Da cosa dipende il colore del vino

 

Si fa presto a dire vino rosso o bianco: la verità è che, anche all’interno di queste due macro-categorie, si possono osservare ampie sfumature di colori che variano non solo in base ai tipi di vino. Gli esperti distinguono diversi tipi di rosso e differenti tonalità di bianco, che a volte sfociano nel giallino.

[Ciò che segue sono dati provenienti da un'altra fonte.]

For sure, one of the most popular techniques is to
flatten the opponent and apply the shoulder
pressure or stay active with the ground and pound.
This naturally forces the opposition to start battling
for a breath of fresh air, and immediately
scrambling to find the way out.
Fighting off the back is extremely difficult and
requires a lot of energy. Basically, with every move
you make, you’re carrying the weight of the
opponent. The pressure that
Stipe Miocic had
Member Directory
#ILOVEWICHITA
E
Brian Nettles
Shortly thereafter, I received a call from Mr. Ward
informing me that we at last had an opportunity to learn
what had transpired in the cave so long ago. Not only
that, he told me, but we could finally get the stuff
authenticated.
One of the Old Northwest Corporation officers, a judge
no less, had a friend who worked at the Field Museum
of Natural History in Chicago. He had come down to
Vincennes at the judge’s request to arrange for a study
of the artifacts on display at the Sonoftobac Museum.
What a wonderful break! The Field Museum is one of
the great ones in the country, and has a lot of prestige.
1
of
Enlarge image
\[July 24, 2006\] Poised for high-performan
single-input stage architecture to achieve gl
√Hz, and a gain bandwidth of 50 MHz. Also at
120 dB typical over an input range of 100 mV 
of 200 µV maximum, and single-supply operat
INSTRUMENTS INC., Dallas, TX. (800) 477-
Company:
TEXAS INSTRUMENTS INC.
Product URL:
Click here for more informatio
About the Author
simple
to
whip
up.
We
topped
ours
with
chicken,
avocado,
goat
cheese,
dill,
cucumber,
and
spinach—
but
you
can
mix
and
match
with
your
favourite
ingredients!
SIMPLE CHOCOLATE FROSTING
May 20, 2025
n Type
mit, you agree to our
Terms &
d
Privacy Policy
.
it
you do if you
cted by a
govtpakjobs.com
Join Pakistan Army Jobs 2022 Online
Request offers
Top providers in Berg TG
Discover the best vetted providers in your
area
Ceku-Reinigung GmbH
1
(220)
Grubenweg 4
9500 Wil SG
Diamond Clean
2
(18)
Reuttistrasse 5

Quando si parla di vino rosso infatti ci si riferisce in realtà ad un’ampia gamma di sfumature possibili e cosi anche per i bianchi e perfino per i vini rosati. Ma non solo: oltre ai fattori che possiamo considerare in qualche modo fissi ci sono anche variabili mutevoli che incidono sul colore del vino. Provate ad esempio ad aprire due bottiglie dello stesso vino e a versare il rispettivo contenuto in due calici trasparenti: ponendoli vicino vi accorgerete che il colore dei due vini non è del tutto identico. Questo è ancor più vero se si tratta di stesso vino ma di produttori diversi ma in ogni caso, a distanza di qualche tempo, si osservano lievi differenze anche tra due bicchieri riempiti con vino della stessa bottiglia. Certo questo dipende anche da fattori estranei alla produzione del vino, come la luminosità o la percezione del colore. Ma non solo. Da cosa dipende quindi il colore del vino? In primo luogo dall’invecchiamento. Uno stesso vino assume nel tempo colorazioni diverse. Ma sono comunque diversi i fattori che determinano il colore e le sue sfumature, soprattutto nei rossi. Si tratta sicuramente di un aspetto non secondario visto che spesso è proprio il colore uno degli aspetti che maggiormente conquista l’occhio del consumatore. Ci sono alcune sostanze, contenute soprattutto negli acini, che determinano il colore del vino. Tra queste: Antociani, Flavoni, Leucoantociani, Catechine, Kampferolo, Quercitine, Acidi cinnaminici e Acidi benzoici. La colorazione finale è data anche dal processo di macerazione delle bucce con il mosto e dipende da: le caratteristiche del vitigno impiegato, la temperatura e la durata della fermentazione, la quantità di anidride solforosa utilizzata e  il numero dei rimontaggi. Nella degustazione del vino quindi rientra anche lo studio del colore perché, proprio come avviene per i cibi, anche l’occhio vuole la sua parte e nell’effetto visivo di un vino il colore assume un ruolo determinante.